By Todd Johnson
When the Cubs drafted Alex Lange, I thought the pick was an outstanding one. At the time, I thought it was a steal and I still do. Lange is 21-years-old and he has a lot of experience pitching on a big stage. Whether he starts or relieves when he gets to Chicago does not matter to me. To go along with his uber-competitive nature, he has a major league curveball already.
When I watched him pitch in the College World Series, I came away very impressed with his ability to locate his fastball and pitch is way out of trouble. I did not expect the Cubs to let him pitch this year. For LSU, he threw 120+ innings.
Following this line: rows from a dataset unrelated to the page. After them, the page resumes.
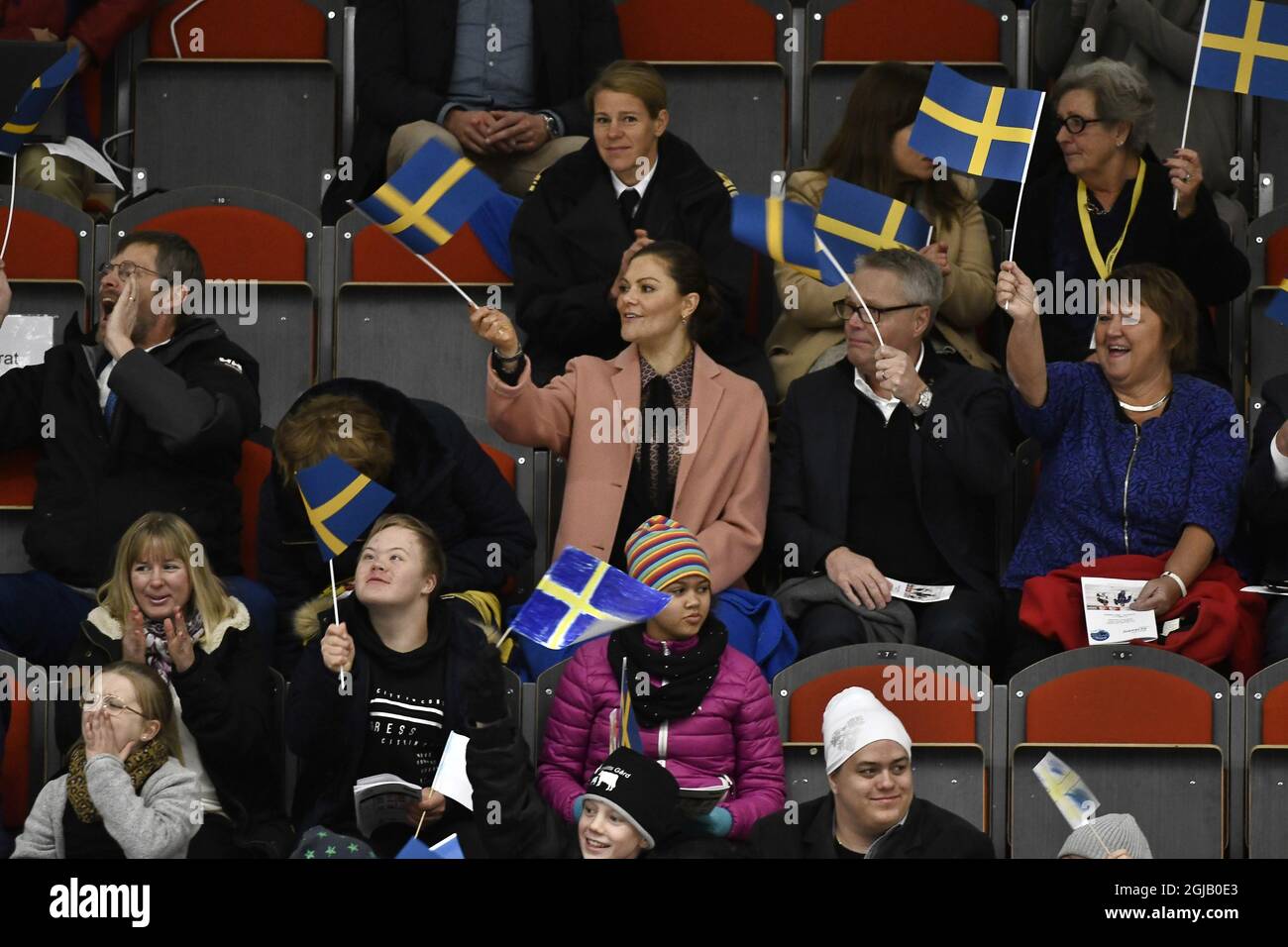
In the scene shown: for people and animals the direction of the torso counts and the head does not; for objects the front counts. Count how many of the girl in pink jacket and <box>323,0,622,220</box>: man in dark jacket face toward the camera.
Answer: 2

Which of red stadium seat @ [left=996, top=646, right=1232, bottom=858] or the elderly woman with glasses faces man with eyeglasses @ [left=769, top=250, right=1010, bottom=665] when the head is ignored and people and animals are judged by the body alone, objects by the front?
the elderly woman with glasses

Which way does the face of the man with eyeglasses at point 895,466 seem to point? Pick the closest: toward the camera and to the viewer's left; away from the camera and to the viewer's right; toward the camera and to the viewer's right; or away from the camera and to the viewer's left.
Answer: toward the camera and to the viewer's left

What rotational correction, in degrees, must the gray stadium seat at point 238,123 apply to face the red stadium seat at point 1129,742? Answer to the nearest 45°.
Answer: approximately 45° to its left

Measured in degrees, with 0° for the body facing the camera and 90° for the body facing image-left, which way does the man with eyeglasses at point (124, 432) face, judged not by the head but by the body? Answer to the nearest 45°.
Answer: approximately 45°

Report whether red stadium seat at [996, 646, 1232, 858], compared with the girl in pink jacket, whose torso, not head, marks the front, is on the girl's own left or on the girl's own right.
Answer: on the girl's own left

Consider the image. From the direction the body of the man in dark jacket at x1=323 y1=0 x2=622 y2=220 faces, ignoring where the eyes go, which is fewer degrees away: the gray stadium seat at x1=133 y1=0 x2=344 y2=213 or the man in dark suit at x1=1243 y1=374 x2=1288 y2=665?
the man in dark suit

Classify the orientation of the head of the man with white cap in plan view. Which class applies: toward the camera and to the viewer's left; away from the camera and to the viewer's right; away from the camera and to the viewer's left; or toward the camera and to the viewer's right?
toward the camera and to the viewer's right

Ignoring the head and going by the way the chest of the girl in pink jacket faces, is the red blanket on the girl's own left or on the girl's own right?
on the girl's own left

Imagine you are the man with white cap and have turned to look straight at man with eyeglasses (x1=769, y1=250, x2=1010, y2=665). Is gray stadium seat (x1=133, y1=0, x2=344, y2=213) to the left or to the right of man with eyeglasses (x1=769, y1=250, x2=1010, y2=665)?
left
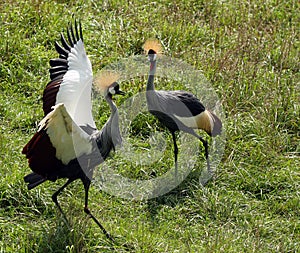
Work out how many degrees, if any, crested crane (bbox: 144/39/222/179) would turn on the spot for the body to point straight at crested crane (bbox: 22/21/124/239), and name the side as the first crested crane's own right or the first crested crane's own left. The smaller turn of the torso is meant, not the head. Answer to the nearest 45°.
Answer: approximately 45° to the first crested crane's own left

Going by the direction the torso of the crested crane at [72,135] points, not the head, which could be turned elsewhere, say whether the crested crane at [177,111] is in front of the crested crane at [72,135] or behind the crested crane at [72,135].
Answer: in front

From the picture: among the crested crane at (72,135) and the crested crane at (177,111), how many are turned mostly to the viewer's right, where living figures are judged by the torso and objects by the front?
1

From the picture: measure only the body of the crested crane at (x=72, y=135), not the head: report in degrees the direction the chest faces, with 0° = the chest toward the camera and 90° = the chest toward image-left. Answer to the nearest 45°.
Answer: approximately 270°

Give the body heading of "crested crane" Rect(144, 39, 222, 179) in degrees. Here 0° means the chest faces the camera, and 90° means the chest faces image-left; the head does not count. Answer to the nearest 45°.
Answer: approximately 90°

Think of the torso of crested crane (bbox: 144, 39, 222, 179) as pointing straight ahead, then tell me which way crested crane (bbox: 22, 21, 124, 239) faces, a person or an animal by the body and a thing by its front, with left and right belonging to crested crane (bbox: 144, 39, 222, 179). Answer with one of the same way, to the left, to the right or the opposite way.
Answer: the opposite way
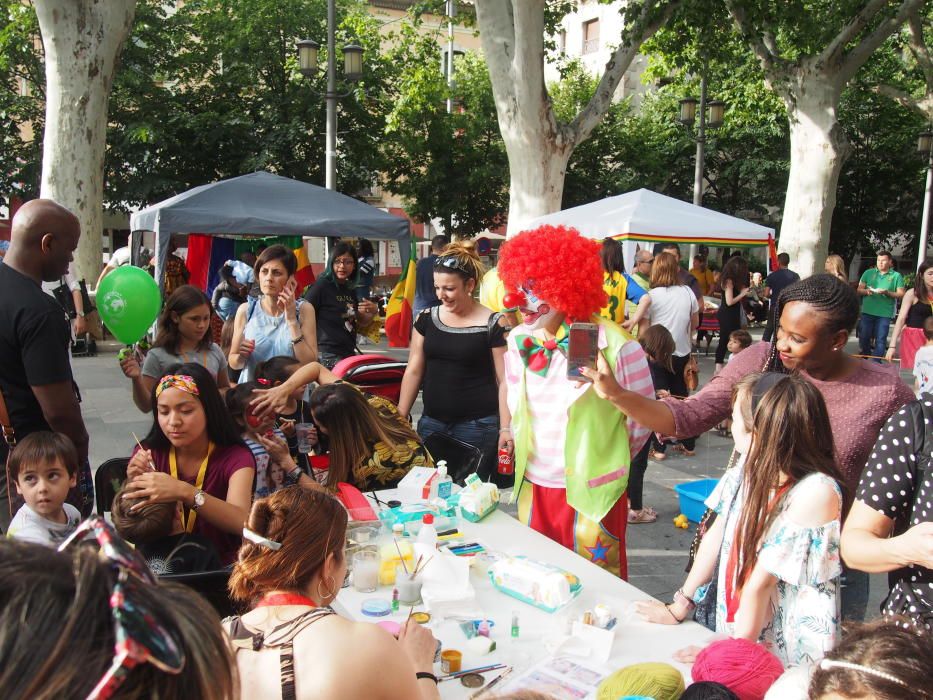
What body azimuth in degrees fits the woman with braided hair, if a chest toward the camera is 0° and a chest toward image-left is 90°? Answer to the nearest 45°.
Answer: approximately 45°

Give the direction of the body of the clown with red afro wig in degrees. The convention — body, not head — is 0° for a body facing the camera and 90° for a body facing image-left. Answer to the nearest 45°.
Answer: approximately 45°

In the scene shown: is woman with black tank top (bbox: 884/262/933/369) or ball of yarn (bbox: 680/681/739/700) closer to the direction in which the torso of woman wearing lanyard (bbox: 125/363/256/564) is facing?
the ball of yarn

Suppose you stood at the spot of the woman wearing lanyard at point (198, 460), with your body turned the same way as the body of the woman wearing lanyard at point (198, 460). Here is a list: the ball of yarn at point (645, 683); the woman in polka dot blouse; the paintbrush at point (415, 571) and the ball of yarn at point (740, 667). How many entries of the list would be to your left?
4

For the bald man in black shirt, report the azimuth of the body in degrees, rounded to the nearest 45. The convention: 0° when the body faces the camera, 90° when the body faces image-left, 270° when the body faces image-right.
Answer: approximately 225°

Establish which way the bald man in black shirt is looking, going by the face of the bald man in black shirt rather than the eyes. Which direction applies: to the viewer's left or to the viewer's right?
to the viewer's right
I thought he would just hang out and get acclimated to the pro lifestyle and show up at fall instructs and throw some BP there – sort of like Thomas Hatch did in 2016. That didn’t happen.
Last night in Spokane, Lange made his professional debut with Eugene Emeralds. The Cubs predetermined that Lange will only pitch 10 innings the rest of this year. I thought that Lange might go 2 innings, tops, to stay within that mandate. But what a two innings!
Lange faced six batters. He struck out three, got two grounders, and forced a popup. He only used 22 pitches in his two inning outing. Clearly, Lange was the dominant primordial beast on the mound. You can see from the pitch chart, he moved the ball around both up and down and inside and out.
His fastball came in between 89 and 93. His curve, according to Eugene radio announcer Pat Zajak, was “as good as advertized” in getting two of his strikeouts.
In the first, Lange was a bit wild but calmed down in the second. He was efficient as 15 of 22 pitches were for strikes and he did not walk a batter.
I got the sense that Lange is beyond short season ball. With his background and big game experience, Eugene might just be a safe place for him to get his 10 innings in. I, for one, would like to see how he does against more advanced hitters. The average age of the six batters he faced last night was 19.67. That is not really going to challenge someone who has pitched 3 years of SEC baseball.
Who knows, maybe Lange’s next start will be in South Bend. Something tells me, he likely would not be long there either.